3. Si penyewa wanita. Apakah si wanita yang menyewa juga mengalami kerugian? Sepertinya
tidak karena ia memang menghendaki semua ini terjadi. Namun siapa yang tahu bahwa di
kedalaman hatinya pastilah ada perasaan tak rela mengijinkan suaminya sendiri berhubungan sex
dengan wanita lain. Meski hanya sebatas kontrak, namun mereka pasti telah menyeleksi wanita
yang akan disewa rahimnya adalah benar-benar wanita sehat dan sesempurna mungkin.
Bagaimana dengan perasaan si istri sah ini ketika membesarkan anak hasil hubungan suaminya
dengan wanita sewaan yang pastinya bukan wanita sembarangan itu? Ketulusan kasih sayang
yang diberikan akan sangat diragukan realitasnya.
4. Si penyewa pria. Sepertinya memang hanya si suami yang sama sekali tidak merugi dengan
kasus penyewaan rahim ini. Karena ia mendapatkan anak dari benihnya sendiri, yang berarti
bahwa bayi yang dilahirkan adalah anak kandungnya. Selain itu ia juga bisa sekalian piknik
menikmati hubungannya dengan wanita selain istrinya, yang pasti adalah wanita terpilih yang
benar-benar terseleksi kwalitasnya.
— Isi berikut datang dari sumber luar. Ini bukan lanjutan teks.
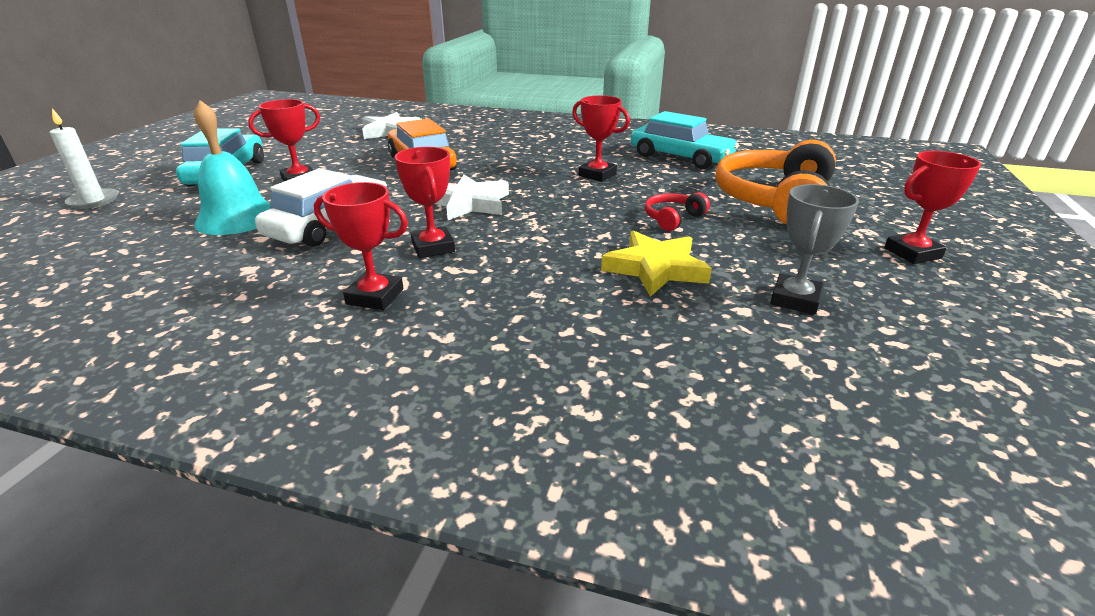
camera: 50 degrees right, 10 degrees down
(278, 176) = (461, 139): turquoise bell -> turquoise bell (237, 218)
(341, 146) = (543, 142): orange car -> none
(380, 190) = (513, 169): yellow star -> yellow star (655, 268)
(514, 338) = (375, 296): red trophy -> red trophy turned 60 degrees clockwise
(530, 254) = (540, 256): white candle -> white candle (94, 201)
Karena mereka menginginkan bibit bayinya kelak adalah
bibit yang baik. Kalaupun diitung ada ruginya paling hanya besaran jumlah materi yang harus ia
keluarkan untuk biaya sewa rahim. Tapi toh itupun masih setimpal dengan apa yang didapatnya,
seorang anak kandung (yang tidak akan bisa dihargai dengan uang sebesar apapun), dan
kenikmatan sesaat yang dilegalkan. Jadi dari keempat orang yang terlibat dalam kasus ini
tampaknya si suami penyewa rahim wanita itu adalah yang paling untung dan tanpa mengalami
kerugian apapun. Bagaimana menurut anda?